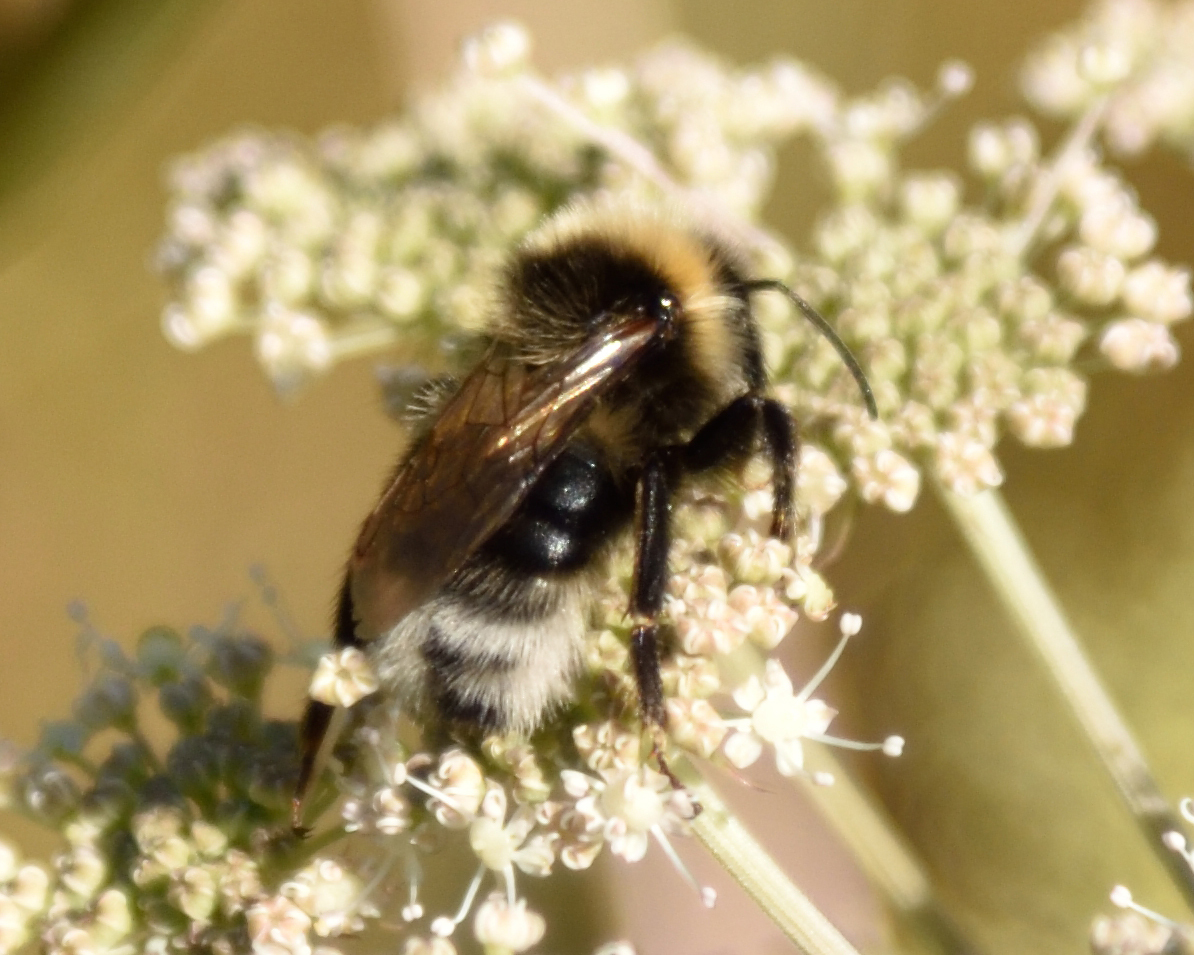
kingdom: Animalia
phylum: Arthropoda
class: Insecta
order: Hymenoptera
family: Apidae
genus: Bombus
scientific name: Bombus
══════════════════════════════
◆ GIVEN PROBLEM
Convert the lines from the one containing "phylum: Arthropoda" through the final line, inclusive, into a Markdown table with the columns Row and Line. Skip any blank lines.

◆ FINAL ANSWER
| Row | Line |
|---|---|
| 1 | phylum: Arthropoda |
| 2 | class: Insecta |
| 3 | order: Hymenoptera |
| 4 | family: Apidae |
| 5 | genus: Bombus |
| 6 | scientific name: Bombus |